For single consumer, __atomic_store_n(&lfr->head, head + actual, __ATOMIC_RELAXED) is called to discard elements by moving head forward.
For multiple consumer, compare and swap is used for the same operation to ensure the new value is up-to-date.

測驗 3

Reference : lkmpg:14, include/workqueue.h

static void periodic_routine(struct work_struct *ws)
{
    if (likely(loaded))
        check();
    queue_delayed_work(wq, to_delayed_work(ws), JIFFIES_DELAY);
}

check would go through all process, check if process has ptrace, then send kill signal if there is ptrace.

There is a condition after likely, as loaded is the only Boolean variable that are defined but not used, it should be place to the check to potentially skip some check calls.

One first thing i notice is there is no fops to invoke any of the functions that are not __init and __exit.
The functions are called tasks and are run by using work queues.

First, the work are declared using DECLARE_DELAYED_WORK, where two parameter are required for the macro, by how they appears in the program, it is safe to assume the arguments are the name of task and a pointer to function respectively.

queue_delayed_work are called in __init, where very likely periodic_routine will be called after JIFFIES_DELAY

As the name periodic_routine states, periodic_routine should be invoked periodically, hence the second /* Implement */ must be code that would schedule the task periodic_routine, which we know for sure ws will.
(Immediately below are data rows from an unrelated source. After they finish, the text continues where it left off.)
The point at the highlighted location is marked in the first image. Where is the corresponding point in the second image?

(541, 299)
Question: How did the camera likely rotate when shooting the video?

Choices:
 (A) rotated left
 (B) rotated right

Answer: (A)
My first attempt is to simply do schedule_work(ws), the program gives the correct output (as shown by the reference). However, shortly after that, the whole system crashed (When running in KVM or loading the module raw).

dmesg --follow would show that the program will repeatedly call kill_tracee (only this has pr_info in it), which indicates periodic_routine will repeatedly try to kill the process yes, all with the same PID.

I figure that this is due to the fact that work queue is not used, hence, I then change schedule_work(ws) to its work queue equilvalent queue_work(wd, ws). Now, the system will not crash however pr_info still shows that kill_tracee is repeatedly called. When I attempt to do sudo rmmod dont_trace, I got the following message :

[ 4039.859796] workqueue dont_trace_worker: drain_workqueue() isn't complete after 10 tries
[ 4039.860772] workqueue dont_trace_worker: drain_workqueue() isn't complete after 100 tries
[ 4039.861873] workqueue dont_trace_worker: drain_workqueue() isn't complete after 200 tries
[ 4039.862950] workqueue dont_trace_worker: drain_workqueue() isn't complete after 300 tries
[ 4039.863891] workqueue dont_trace_worker: drain_workqueue() isn't complete after 400 tries
[ 4039.865038] workqueue dont_trace_worker: drain_workqueue() isn't complete after 500 tries
[ 4039.866118] workqueue dont_trace_worker: drain_workqueue() isn't complete after 600 tries
[ 4039.867208] workqueue dont_trace_worker: drain_workqueue() isn't complete after 700 tries
[ 4039.868275] workqueue dont_trace_worker: drain_workqueue() isn't complete after 800 tries
[ 4039.869427] workqueue dont_trace_worker: drain_workqueue() isn't complete after 900 tries
[ 4039.870541] workqueue dont_trace_worker: drain_workqueue() isn't complete after 1000 tries

Experiment had yet to be done (and im still not sure how to design an experiment for this), but i speculate the scheduler would try to parallize the execution of periodic_routine, before check correctly send signals to all process with ptrace the module would already invoke queue_work multiple times. Resulting in the program repeatedly tranverse the process list even though the process is killed, hogging the CPU to do nothing useful.

After that, I try changing queue_work to queue_delayed_work and I get the desired result, and kill_tracee would only be called once.